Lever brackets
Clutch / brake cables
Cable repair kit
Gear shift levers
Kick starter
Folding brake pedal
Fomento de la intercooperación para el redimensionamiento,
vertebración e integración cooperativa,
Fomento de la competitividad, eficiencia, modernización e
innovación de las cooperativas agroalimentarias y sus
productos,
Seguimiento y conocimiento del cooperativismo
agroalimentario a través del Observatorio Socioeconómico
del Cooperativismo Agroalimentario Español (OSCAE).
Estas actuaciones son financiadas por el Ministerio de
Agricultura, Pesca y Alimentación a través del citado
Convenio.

- - - -

THE PROBLEM — Please work out how many lines in the records hold the string "través", and give only the number.

TASK RESPONSE — 2